[Data extracted from a collection]

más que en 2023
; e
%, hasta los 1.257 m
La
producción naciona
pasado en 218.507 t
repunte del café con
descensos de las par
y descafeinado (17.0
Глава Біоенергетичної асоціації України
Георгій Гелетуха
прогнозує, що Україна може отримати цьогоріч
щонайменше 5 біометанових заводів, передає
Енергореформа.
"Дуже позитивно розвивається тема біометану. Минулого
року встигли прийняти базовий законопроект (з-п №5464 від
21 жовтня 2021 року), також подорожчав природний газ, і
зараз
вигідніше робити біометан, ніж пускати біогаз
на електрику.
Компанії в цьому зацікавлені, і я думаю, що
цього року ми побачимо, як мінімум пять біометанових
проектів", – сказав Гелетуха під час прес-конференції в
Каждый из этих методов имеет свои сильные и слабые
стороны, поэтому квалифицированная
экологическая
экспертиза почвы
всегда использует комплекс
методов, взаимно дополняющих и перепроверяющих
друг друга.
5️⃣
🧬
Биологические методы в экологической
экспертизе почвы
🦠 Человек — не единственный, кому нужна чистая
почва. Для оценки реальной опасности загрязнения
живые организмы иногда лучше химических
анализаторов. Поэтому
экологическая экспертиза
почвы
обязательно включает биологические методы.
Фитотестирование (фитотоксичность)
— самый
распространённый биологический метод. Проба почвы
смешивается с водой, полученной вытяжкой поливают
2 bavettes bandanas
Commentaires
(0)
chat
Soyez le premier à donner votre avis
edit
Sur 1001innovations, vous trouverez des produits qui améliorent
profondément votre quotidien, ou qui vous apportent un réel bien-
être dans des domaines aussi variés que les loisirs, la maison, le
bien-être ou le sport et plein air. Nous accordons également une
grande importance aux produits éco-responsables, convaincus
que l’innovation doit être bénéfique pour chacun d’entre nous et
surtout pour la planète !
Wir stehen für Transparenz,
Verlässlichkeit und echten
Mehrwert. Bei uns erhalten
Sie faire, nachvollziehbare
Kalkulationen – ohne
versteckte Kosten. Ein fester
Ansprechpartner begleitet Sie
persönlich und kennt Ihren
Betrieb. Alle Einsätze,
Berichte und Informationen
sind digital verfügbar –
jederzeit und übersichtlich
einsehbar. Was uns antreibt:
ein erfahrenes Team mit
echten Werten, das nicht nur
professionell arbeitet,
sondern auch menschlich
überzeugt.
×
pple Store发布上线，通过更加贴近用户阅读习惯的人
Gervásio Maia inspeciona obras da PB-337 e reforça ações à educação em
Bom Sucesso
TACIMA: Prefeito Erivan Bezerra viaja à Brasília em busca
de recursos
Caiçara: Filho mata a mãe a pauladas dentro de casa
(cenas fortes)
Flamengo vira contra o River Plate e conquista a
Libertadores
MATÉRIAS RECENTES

--

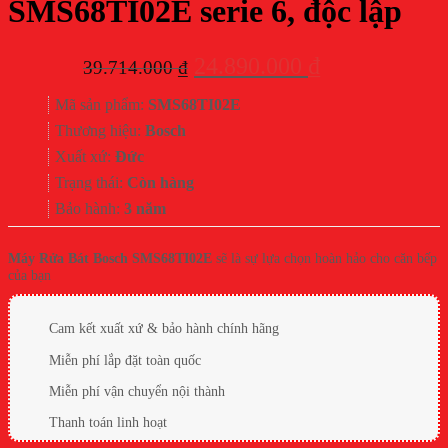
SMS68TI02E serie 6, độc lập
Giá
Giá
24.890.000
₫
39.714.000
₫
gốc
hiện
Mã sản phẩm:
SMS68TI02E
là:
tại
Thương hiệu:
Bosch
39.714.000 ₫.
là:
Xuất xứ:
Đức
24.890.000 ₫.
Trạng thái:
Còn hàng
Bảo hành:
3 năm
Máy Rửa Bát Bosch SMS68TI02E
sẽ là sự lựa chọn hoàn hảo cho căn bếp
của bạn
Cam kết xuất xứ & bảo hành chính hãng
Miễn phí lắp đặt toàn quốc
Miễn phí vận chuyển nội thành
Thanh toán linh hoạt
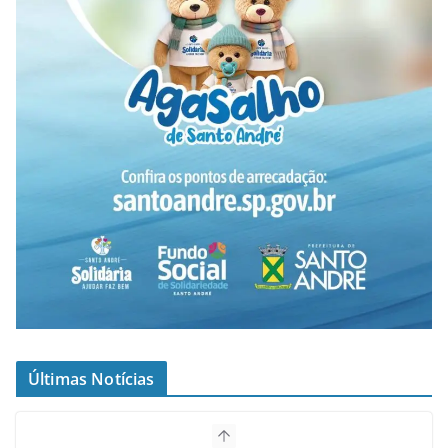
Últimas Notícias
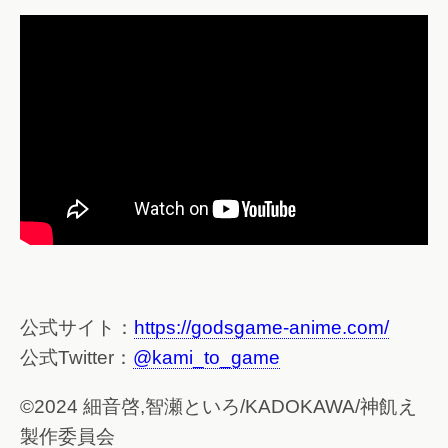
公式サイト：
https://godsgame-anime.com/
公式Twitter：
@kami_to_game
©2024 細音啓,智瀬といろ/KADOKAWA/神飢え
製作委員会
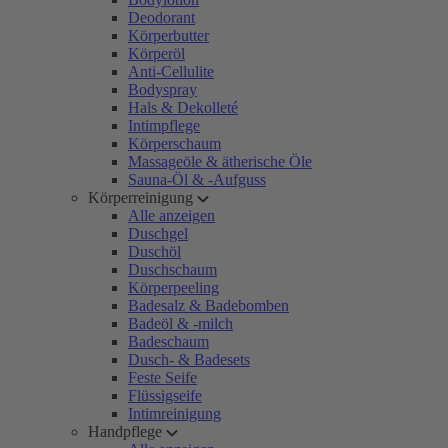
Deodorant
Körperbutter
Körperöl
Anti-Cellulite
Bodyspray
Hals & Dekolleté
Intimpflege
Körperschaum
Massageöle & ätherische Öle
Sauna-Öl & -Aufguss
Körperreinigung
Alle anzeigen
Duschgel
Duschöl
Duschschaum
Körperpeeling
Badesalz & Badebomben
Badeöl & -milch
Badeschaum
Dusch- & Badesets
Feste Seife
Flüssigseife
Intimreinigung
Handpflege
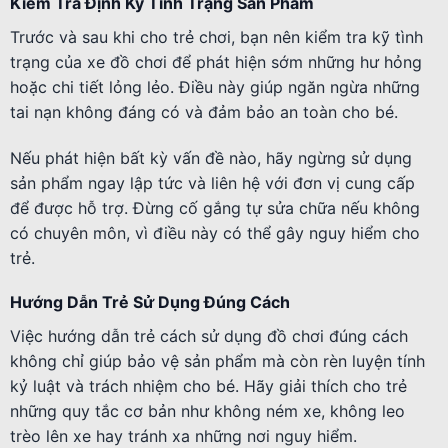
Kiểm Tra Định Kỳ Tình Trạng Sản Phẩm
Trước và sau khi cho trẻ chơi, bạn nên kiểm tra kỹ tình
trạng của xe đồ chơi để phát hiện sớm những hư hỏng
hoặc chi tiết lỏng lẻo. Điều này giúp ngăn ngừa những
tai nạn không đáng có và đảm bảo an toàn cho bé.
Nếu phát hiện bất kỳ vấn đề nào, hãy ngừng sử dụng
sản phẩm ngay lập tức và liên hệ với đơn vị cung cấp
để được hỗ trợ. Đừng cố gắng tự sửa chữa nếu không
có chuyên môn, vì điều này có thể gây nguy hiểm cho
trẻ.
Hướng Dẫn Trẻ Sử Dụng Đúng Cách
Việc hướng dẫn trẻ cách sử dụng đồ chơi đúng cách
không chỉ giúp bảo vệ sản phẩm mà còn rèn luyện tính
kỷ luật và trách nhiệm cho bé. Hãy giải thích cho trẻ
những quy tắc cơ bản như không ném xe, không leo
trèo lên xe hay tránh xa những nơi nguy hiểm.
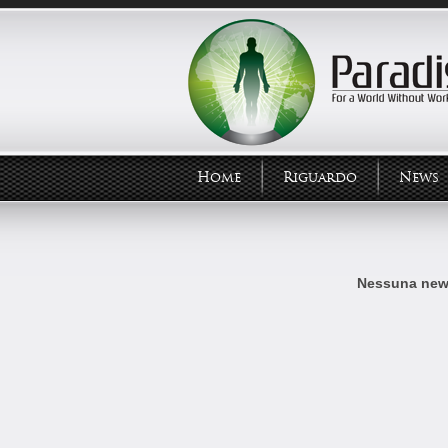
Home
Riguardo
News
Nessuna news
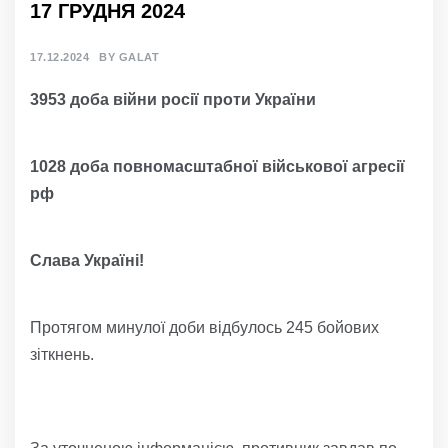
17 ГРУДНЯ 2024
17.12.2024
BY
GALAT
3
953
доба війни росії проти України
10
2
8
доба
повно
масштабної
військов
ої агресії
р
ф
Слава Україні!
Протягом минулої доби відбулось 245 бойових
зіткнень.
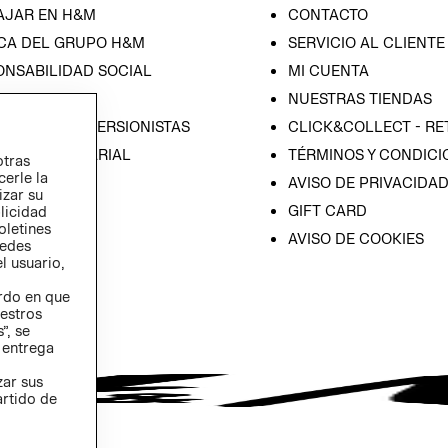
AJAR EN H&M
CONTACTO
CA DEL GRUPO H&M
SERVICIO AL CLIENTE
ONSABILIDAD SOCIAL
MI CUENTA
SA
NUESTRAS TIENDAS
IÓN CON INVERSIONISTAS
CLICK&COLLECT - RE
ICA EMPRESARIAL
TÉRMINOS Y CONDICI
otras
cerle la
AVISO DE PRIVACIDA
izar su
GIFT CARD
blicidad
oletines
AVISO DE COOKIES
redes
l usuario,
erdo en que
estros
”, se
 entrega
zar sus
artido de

» Job item:
Please return only the lines above, starting at the line that has "Каждый из этих" and ending at the line that has "surtout pour la planète !", keeping both and leaving each one unchanged.

» Task solution:
Каждый из этих методов имеет свои сильные и слабые
стороны, поэтому квалифицированная
экологическая
экспертиза почвы
всегда использует комплекс
методов, взаимно дополняющих и перепроверяющих
друг друга.
5️⃣
🧬
Биологические методы в экологической
экспертизе почвы
🦠 Человек — не единственный, кому нужна чистая
почва. Для оценки реальной опасности загрязнения
живые организмы иногда лучше химических
анализаторов. Поэтому
экологическая экспертиза
почвы
обязательно включает биологические методы.
Фитотестирование (фитотоксичность)
— самый
распространённый биологический метод. Проба почвы
смешивается с водой, полученной вытяжкой поливают
2 bavettes bandanas
Commentaires
(0)
chat
Soyez le premier à donner votre avis
edit
Sur 1001innovations, vous trouverez des produits qui améliorent
profondément votre quotidien, ou qui vous apportent un réel bien-
être dans des domaines aussi variés que les loisirs, la maison, le
bien-être ou le sport et plein air. Nous accordons également une
grande importance aux produits éco-responsables, convaincus
que l’innovation doit être bénéfique pour chacun d’entre nous et
surtout pour la planète !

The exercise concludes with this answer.